COMMENT: A contact period occurs if (1) one is away from his/her domicile (2) overnight and (3) is in Ohio for all or part of two consecutive days.  It is not the same as sleeping overnight in Ohio, as the test is not where one sleeps. One could book a hotel in Covington, Kentucky for example, and cross the bridge into Ohio in the morning. If one crossed the bridge for two consecutive days, there would be a contact period.


Ohio added up the contact periods. If there were at least 183, then Ohio considered one a resident.

            NOTE: Starting in 2015 that count has been raised to 213.

Back to the Cunninghams.

He filed an “Affidavit of Non-Ohio Domicile” for tax year 2008, using his name, social security number and Cincinnati address. She did not file anything.

COMMENT: Mrs. Cunningham is immediately out-of-the-game.

He declared he was a resident of Tennessee, although he did not give an address.   

            COMMENT: That did not help.

Nonetheless, filing the Affidavit shifted the burden to Ohio.

And Ohio responded by issuing a notice and then an assessment.

The Cunninghams appealed.

Time to show your cards, Ohio.

(1)   Cunningham and his wife were raised in Ohio and raised their children there.

COMMENT: Fail. What else do you have, Ohio?

(2)   He listed his Ohio address on his tax return.

COMMENT: Dumb but not fatal.

(3)   He had his Tennessee utility bills forwarded to Cincinnati for payment.

COMMENT: Same as (2), although I am wondering who was in Cincinnati to pay the bills if they were in Tennessee.

(4)   He maintained an Ohio driver’s license.

COMMENT: That guy, he is such a procrastinator …

(5)   He voted in Ohio during the year.

COMMENT: Did no one advise this guy?

(6)   He did not present a calendar of contact periods.

COMMENT: He’s got this ADD thing with paperwork …

(7)   He filled-out paperwork to obtain homestead exemption on his Cincinnati residence.

COMMENT: Really?! I mean it, REALLY???

Let’s just say that the Tax Commissioner persuaded the Ohio Supreme Court that any affidavit Cunningham filed was bunkum. Cunningham was an Ohio resident under common-law tests. The bright lines rules – while invaluable – are not an absolute defense against the common-law tests for residency.

================================

• [Prompt]:
Copy the passage on Ohio tax residency word for word, from "Nonetheless, filing the" to "your cards, Ohio.".

• [Supplied material]:
================================

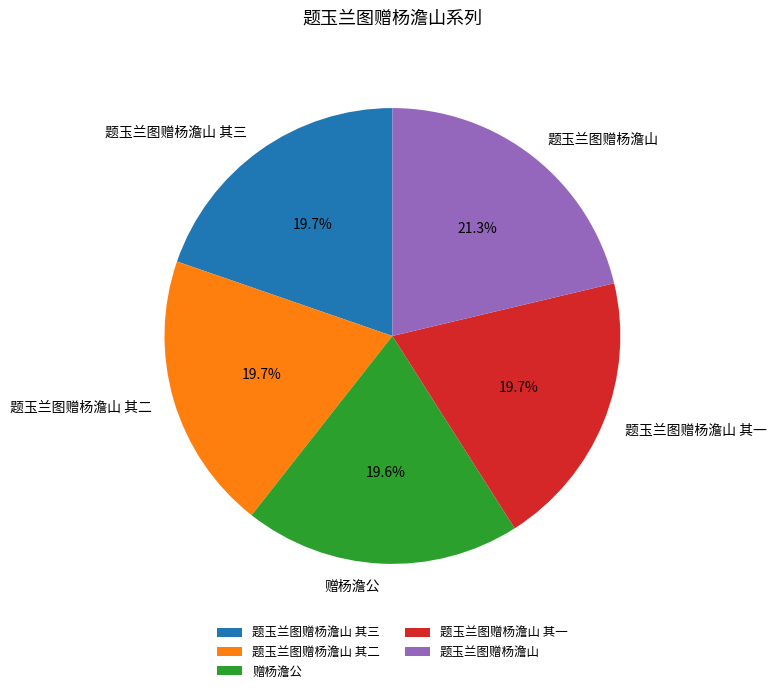

The 题玉兰图赠杨澹山 其三 slice represents 20% of the pie. True or false?

True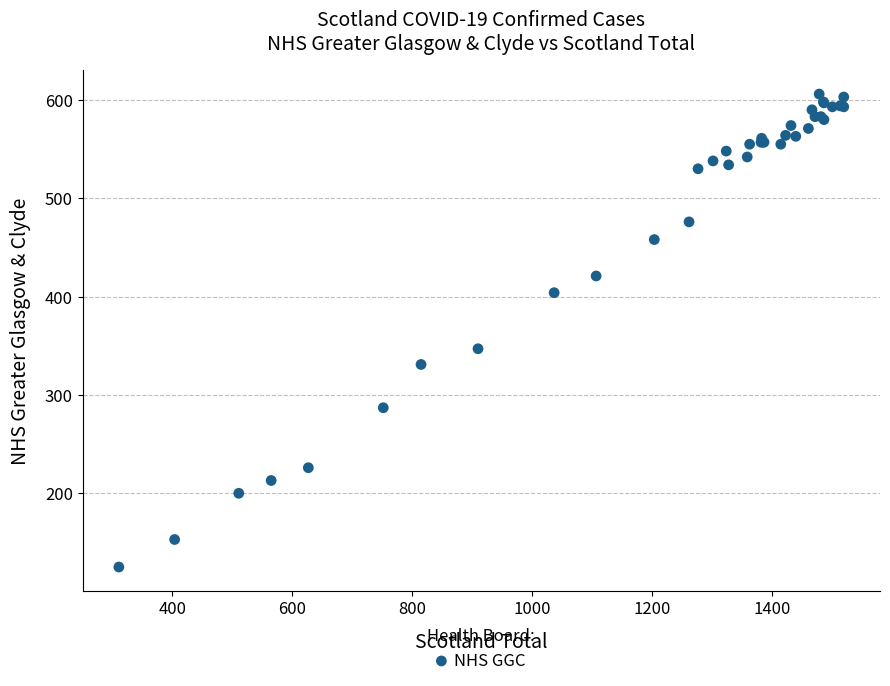

What Y value in the scatter plot is closest to 365?

347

================================

• [Response area]:
Nonetheless, filing the Affidavit shifted the burden to Ohio.

And Ohio responded by issuing a notice and then an assessment.

The Cunninghams appealed.

Time to show your cards, Ohio.